Stored records:
------

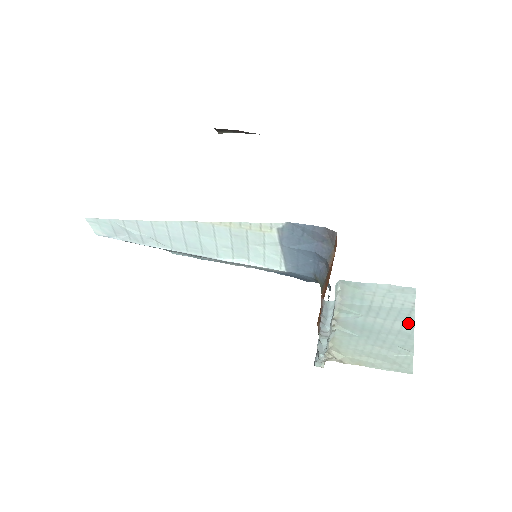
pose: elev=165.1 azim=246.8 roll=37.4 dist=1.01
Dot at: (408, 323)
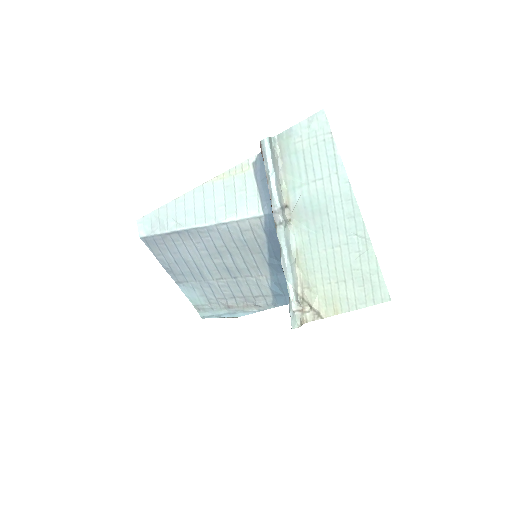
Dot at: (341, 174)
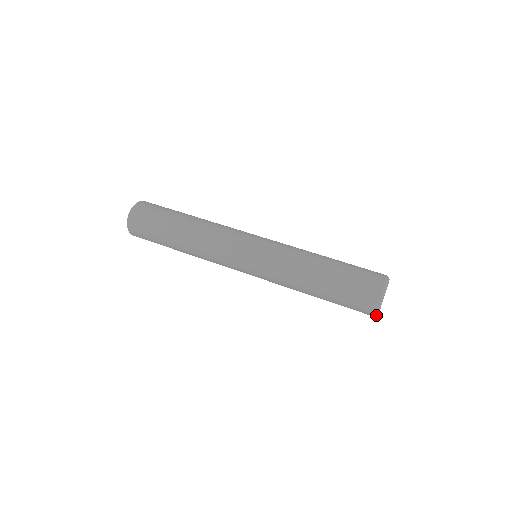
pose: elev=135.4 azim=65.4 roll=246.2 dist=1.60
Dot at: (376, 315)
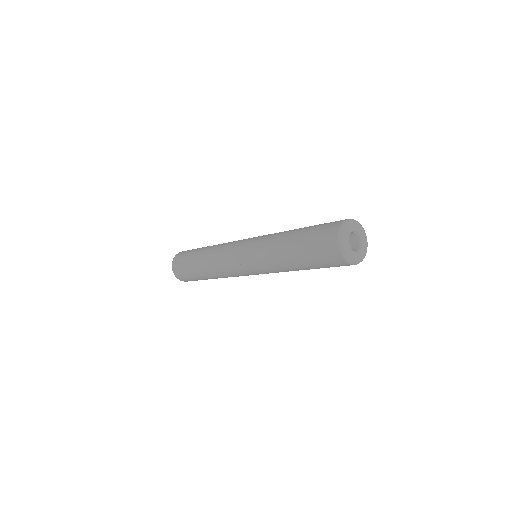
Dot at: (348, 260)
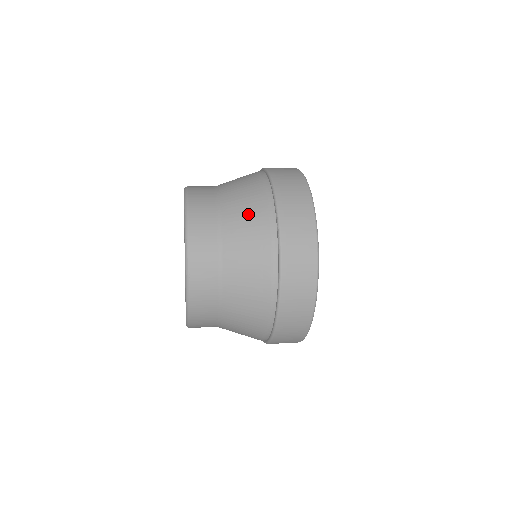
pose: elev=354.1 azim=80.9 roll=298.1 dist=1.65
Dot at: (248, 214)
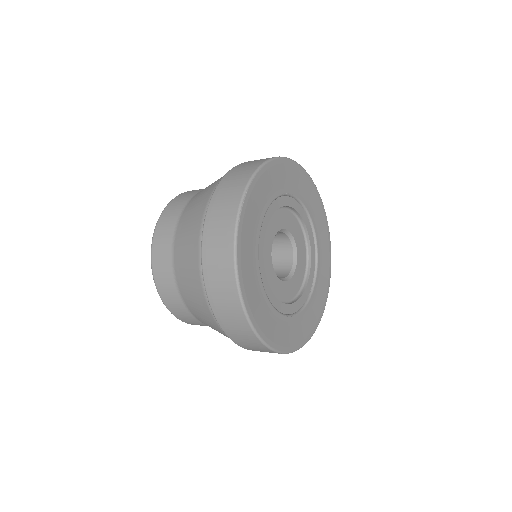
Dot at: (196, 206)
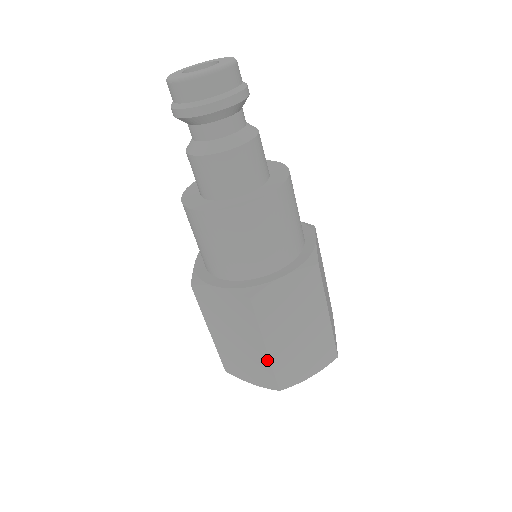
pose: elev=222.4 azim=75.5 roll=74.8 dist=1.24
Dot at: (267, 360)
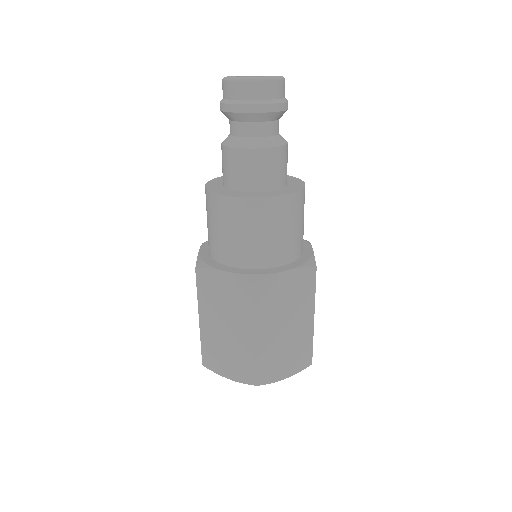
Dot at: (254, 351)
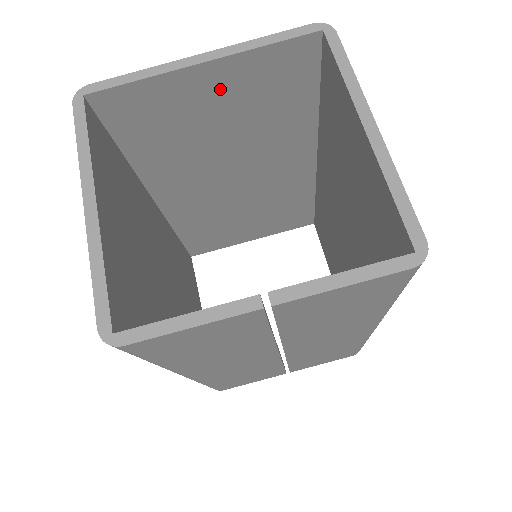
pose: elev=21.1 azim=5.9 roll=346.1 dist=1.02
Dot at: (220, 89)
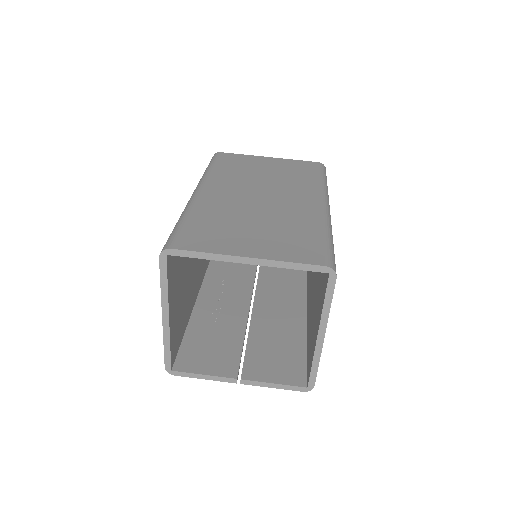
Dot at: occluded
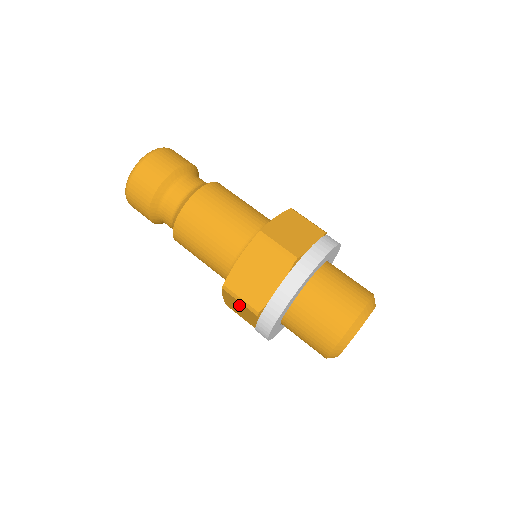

------

◆ **TASK TO COMPLETE**:
Rewrite the records from the line containing "pose: elev=354.1 azim=80.9" through the end of the records, changing "dist" to "distance" and leaving everything else unchanged. Omit the pictures from your answer.

◆ **EXERCISE RESULT**:
pose: elev=354.1 azim=80.9 roll=298.1 distance=1.65
Dot at: (248, 214)
Dot at: (196, 206)
pose: elev=222.4 azim=75.5 roll=74.8 distance=1.24
Dot at: (267, 360)
Dot at: (254, 351)
pose: elev=21.1 azim=5.9 roll=346.1 distance=1.02
Dot at: (220, 89)
Dot at: occluded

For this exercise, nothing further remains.